Die Idee kam mir über ein Tier, das ziemlich gut zu meiner Vorstellung vom Reisen passt: das Faultier. Es steht nicht für möglichst schnell von A nach B kommen ; keine Kilometerrekorde; nicht heute schon wissen müssen, wo man übermorgen sein wird. Langsam reisen. Sich Zeit nehmen. Die Umgebung wahrnehmen. Und auch einmal dortbleiben, wo es gerade schön ist.
Slow-Biker eben.
„Faultier“ als Name für mein Fahrrad gefiel mir allerdings nicht besonders. Also spielte ich ein wenig mit dem Wort herum. Aus Faultier wurde schließlich Faulty.

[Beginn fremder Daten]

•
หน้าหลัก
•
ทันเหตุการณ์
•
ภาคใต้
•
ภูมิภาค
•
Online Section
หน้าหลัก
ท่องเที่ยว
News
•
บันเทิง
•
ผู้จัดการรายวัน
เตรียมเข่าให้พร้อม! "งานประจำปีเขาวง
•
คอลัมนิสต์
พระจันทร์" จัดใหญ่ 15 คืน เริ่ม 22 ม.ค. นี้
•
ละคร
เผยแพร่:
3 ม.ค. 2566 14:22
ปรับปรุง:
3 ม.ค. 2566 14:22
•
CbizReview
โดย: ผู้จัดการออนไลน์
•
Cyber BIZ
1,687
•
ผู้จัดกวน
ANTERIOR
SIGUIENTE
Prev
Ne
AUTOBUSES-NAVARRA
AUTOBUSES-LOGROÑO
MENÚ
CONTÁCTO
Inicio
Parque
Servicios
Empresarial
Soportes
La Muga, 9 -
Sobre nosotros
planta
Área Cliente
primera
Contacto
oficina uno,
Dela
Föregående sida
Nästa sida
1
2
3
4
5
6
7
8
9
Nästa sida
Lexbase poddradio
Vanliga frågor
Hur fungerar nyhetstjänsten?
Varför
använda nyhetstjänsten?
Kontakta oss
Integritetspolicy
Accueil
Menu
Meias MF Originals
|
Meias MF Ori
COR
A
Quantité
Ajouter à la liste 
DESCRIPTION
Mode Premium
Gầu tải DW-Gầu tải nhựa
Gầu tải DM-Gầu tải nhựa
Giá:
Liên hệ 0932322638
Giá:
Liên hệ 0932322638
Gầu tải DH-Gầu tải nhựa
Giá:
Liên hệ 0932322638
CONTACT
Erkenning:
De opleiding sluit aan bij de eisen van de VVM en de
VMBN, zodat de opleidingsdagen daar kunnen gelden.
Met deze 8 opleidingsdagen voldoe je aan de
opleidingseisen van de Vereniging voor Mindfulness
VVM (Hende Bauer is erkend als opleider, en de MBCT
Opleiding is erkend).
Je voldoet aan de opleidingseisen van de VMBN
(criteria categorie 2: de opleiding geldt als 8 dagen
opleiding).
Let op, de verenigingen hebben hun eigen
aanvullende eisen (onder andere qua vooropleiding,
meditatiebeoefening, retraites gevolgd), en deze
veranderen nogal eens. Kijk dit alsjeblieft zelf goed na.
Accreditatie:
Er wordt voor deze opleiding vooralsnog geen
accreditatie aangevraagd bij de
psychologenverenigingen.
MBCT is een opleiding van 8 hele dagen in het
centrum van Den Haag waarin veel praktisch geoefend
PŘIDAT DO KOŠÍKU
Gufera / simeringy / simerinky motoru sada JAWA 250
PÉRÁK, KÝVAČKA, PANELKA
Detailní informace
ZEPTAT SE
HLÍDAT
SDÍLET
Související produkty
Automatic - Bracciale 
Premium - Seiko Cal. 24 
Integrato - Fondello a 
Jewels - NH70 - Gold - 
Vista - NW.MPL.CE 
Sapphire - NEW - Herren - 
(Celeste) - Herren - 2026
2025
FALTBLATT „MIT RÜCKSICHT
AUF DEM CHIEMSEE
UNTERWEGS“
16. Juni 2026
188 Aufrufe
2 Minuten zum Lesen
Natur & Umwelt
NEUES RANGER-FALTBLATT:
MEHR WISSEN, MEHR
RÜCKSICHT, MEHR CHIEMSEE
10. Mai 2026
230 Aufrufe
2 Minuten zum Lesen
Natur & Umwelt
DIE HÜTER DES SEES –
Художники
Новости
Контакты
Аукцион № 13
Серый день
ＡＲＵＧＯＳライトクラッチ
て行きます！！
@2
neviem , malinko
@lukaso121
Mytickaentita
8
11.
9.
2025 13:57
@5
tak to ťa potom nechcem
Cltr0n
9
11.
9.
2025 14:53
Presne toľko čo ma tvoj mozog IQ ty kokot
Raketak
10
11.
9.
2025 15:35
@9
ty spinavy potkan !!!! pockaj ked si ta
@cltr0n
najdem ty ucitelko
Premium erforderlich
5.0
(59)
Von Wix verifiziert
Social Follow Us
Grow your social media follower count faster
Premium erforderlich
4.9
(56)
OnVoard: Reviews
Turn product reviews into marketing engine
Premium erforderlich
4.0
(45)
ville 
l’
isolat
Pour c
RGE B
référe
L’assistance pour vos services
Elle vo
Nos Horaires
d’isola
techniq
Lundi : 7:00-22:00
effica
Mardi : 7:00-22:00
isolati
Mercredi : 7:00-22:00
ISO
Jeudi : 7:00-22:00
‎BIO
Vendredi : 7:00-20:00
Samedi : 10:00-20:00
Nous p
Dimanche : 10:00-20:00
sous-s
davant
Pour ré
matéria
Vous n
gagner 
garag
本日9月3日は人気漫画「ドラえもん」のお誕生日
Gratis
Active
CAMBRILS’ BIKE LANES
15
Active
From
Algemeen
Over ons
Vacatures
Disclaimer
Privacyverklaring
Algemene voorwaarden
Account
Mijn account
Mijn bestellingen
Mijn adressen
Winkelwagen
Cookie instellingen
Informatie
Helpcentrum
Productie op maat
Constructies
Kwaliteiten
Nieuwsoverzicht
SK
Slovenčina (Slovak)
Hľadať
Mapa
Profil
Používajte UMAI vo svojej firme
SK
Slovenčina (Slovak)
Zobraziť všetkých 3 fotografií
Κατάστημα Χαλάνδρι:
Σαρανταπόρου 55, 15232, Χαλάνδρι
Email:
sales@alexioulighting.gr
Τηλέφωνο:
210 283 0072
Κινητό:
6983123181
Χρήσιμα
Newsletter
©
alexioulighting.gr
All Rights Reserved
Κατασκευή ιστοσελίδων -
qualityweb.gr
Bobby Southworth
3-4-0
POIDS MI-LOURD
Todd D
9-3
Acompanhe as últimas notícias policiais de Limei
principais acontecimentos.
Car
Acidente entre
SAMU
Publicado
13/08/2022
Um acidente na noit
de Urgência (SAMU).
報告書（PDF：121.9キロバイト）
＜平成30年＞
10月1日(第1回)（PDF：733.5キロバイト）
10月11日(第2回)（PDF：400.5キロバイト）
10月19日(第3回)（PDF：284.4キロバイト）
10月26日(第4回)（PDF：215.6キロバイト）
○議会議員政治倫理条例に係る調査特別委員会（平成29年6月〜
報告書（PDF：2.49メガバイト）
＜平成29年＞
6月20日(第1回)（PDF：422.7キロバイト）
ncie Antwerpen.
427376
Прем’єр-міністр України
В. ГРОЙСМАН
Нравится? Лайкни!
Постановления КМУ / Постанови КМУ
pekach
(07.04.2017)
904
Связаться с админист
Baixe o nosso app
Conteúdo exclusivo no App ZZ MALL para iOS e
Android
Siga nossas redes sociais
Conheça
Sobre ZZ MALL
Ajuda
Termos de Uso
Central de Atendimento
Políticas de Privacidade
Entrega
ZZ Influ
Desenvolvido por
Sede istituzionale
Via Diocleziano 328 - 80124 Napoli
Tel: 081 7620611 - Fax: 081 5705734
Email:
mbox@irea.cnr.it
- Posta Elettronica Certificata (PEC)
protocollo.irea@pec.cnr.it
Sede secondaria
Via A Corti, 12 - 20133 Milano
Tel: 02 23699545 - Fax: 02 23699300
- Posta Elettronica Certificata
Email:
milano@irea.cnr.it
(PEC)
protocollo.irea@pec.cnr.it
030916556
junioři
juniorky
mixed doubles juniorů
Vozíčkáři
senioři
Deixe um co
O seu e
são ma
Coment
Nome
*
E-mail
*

Natürlich weiß ich, dass Faulty nicht das englische Wort für Faultier ist. Ein Faultier ist ein sloth. Auch Slothy kam mir kurz in den Sinn – aber irgendwie wollte das überhaupt nicht zu meinem Fahrrad passen. Faulty dagegen schon. Kurz, einprägsam und ein bisschen eigenwillig.
Dass faulty im Englischen ausgerechnet „fehlerhaft“ oder „nicht ganz in Ordnung“ bedeutet, war eigentlich nicht der Plan. Aber vielleicht macht gerade das den Namen noch ein bisschen passender. Perfekt ist schließlich niemand. Und so wurde aus meinem alten Trek 950 irgendwann nicht mehr einfach nur „mein Fahrrad“.